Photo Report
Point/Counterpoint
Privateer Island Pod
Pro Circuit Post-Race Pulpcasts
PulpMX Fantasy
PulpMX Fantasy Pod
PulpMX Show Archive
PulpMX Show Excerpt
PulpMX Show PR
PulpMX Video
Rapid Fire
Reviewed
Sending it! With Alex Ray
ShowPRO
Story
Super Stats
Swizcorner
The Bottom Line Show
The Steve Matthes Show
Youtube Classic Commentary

======

= What the exercise asks =
Restate the records above word for word, omitting nothing.

= Completed exercise =
Photo Report
Point/Counterpoint
Privateer Island Pod
Pro Circuit Post-Race Pulpcasts
PulpMX Fantasy
PulpMX Fantasy Pod
PulpMX Show Archive
PulpMX Show Excerpt
PulpMX Show PR
PulpMX Video
Rapid Fire
Reviewed
Sending it! With Alex Ray
ShowPRO
Story
Super Stats
Swizcorner
The Bottom Line Show
The Steve Matthes Show
Youtube Classic Commentary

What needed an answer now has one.